Short exercise 1> Return the records verbatim, from their first line up to and including the line that contains "101L131 80L36 140L61".

Passage to read>

┄┄┄┄┄┄┄┄┄┄

How is the expectation value defined in relativistic quantum mechanics? Since the norm of a wavefunction in relativistic quantum mechanics is defined as:
$$|\psi|^2=i\int\left(\psi^*\frac{\partial \psi}{\partial t}-\frac{\partial \psi^*}{\partial t}\psi\right)dx$$
How is the expectation value of an operator defined? I tried searching online but didn't find an answer.
 A: Yes, that is, in fact, the mathematically well defined norm of one-particle quantum states in relativistic  quantum mechanics (and relativistic QFT) for scalar Klein-Gordon particles.
However there is a substantial difference with respect to the non-relativistic case concerning the Hilbert space which does not contain all possible solutions of the scalar KG equation.
To appreciate this difference it is convenient to start form the momentum representation. Consider a sufficiently smooth real solution of KG equation. If it decays sufficiently fast in space can be expanded as (I henceforth  assume to deal in a 4-dimensional Minkowski spacetime referring to standard Minkowski coordinates with $c=\hbar=1$, $kx := \sum_{a=1}^3 k^ax^a$, $E(k):= \sqrt{k^2+m^2}$), then
$$\psi(t,x) = \int_{\mathbb{R}^3} \frac{\phi(k)}{\sqrt{2E(k)}} e^{i(kx - E(k)t)} + \frac{\overline{\phi(k)}}{\sqrt{2E(k)}} e^{-i(kx - E(k)t)} \:\:\frac{d^3k}{(2\pi)^{3/2}}\:.\tag{1}$$
The quantum state (at time $t$) associated to this solution is just one half of this decomposition:
$$\Psi_t(x):=  \int_{\mathbb{R}^3} \frac{\phi(k)}{\sqrt{2E(k)}} e^{i(kx - E(k)t)} \:\:\frac{d^3k}{(2\pi)^{3/2}}\:.\tag{2}$$
I stress that,
(a) differently from the real field $\psi$, $\Psi$ is complex in general;
(b)  $\Psi$ is still a solution of KG equation, but it cannot have spatial compact support;
(c)  in spite of the differences above, $\psi$ and $\Psi$ carry exactly the same amount of information.

┄┄┄┄┄┄┄┄┄┄

Region annotation entries:
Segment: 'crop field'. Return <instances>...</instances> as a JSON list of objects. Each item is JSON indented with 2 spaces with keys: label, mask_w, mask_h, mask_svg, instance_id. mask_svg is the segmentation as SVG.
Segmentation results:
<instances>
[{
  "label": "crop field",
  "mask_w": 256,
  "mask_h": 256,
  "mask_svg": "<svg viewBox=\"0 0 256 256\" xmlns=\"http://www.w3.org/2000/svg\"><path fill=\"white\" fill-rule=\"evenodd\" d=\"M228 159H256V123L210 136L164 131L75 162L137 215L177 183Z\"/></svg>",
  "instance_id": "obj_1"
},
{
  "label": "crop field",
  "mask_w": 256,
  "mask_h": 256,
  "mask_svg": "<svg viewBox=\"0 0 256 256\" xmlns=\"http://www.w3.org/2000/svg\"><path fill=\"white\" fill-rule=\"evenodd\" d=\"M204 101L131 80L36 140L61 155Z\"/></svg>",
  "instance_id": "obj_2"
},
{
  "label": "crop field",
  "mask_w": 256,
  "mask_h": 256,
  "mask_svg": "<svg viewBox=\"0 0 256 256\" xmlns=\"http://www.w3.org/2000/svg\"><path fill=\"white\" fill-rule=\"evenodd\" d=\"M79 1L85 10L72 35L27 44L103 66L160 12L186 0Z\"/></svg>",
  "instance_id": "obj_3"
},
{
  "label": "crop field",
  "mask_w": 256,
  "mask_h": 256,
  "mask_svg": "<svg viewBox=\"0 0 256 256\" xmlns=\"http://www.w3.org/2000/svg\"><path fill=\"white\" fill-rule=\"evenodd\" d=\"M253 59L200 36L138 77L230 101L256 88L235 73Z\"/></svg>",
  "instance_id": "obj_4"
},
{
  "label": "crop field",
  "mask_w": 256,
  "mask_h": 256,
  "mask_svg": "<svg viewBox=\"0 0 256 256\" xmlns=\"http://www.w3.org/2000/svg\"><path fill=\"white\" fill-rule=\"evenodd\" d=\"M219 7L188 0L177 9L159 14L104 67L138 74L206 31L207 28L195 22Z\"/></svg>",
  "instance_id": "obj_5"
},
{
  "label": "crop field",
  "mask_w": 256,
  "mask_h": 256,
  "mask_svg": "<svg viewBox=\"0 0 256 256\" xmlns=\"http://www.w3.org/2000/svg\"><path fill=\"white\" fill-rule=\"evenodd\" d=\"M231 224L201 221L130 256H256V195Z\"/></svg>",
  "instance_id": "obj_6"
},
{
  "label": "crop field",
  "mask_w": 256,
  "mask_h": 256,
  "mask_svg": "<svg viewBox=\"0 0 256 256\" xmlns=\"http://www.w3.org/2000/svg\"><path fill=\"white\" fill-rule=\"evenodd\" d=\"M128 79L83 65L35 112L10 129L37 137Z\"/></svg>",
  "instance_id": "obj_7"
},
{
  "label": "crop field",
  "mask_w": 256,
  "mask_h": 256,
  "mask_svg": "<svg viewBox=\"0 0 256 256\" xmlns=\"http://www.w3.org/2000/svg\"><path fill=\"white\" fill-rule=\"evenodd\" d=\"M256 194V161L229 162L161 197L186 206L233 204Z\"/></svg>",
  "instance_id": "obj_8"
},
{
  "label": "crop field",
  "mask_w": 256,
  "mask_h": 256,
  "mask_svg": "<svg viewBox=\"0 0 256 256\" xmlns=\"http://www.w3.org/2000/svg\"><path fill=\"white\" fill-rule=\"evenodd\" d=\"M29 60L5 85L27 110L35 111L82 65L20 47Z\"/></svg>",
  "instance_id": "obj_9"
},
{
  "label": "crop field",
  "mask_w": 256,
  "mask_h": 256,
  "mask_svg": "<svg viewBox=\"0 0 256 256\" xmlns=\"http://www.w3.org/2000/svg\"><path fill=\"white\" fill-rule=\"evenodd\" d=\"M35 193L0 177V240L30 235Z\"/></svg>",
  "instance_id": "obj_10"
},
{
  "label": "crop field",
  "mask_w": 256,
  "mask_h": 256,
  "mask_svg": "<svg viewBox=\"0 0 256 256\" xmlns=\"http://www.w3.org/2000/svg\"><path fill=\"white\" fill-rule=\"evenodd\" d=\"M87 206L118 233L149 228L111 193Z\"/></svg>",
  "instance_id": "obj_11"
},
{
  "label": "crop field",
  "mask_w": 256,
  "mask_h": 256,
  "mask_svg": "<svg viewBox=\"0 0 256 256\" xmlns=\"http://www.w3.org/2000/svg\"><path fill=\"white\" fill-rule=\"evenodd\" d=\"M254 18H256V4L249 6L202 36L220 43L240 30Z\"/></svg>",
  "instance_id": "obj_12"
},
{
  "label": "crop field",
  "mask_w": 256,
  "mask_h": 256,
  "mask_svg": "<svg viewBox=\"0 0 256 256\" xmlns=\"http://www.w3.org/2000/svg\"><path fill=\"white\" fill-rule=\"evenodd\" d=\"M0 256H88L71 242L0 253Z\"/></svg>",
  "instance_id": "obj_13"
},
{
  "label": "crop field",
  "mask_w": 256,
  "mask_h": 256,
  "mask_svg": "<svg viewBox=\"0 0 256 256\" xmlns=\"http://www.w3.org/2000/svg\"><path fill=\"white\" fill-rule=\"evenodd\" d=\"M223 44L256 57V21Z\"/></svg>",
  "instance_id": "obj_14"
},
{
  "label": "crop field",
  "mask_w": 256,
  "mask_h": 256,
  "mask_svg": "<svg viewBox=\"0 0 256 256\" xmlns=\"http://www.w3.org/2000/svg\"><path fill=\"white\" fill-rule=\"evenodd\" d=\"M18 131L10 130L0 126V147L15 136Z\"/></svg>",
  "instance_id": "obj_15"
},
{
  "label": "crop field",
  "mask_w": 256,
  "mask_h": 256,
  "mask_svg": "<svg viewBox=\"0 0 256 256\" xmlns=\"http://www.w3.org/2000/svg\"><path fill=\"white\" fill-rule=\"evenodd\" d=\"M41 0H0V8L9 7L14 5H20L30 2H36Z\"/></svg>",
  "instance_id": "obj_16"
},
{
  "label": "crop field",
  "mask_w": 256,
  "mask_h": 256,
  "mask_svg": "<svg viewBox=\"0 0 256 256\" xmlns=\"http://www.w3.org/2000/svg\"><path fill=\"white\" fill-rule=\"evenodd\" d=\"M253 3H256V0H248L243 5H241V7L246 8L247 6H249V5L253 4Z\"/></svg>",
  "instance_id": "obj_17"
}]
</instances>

┄┄┄┄┄┄┄┄┄┄

Short exercise 2> Translate this sentence from the thread on expectation values in relativistic quantum mechanics into Spanish: "I tried searching online but didn't find an answer."

Right answer 1>
Segment: 'crop field'. Return <instances>...</instances> as a JSON list of objects. Each item is JSON indented with 2 spaces with keys: label, mask_w, mask_h, mask_svg, instance_id. mask_svg is the segmentation as SVG.
Segmentation results:
<instances>
[{
  "label": "crop field",
  "mask_w": 256,
  "mask_h": 256,
  "mask_svg": "<svg viewBox=\"0 0 256 256\" xmlns=\"http://www.w3.org/2000/svg\"><path fill=\"white\" fill-rule=\"evenodd\" d=\"M228 159H256V123L210 136L164 131L75 162L137 215L177 183Z\"/></svg>",
  "instance_id": "obj_1"
},
{
  "label": "crop field",
  "mask_w": 256,
  "mask_h": 256,
  "mask_svg": "<svg viewBox=\"0 0 256 256\" xmlns=\"http://www.w3.org/2000/svg\"><path fill=\"white\" fill-rule=\"evenodd\" d=\"M204 101L131 80L36 140L61 155Z\"/></svg>",

Right answer 2> Intenté buscar en internet, pero no encontré una respuesta.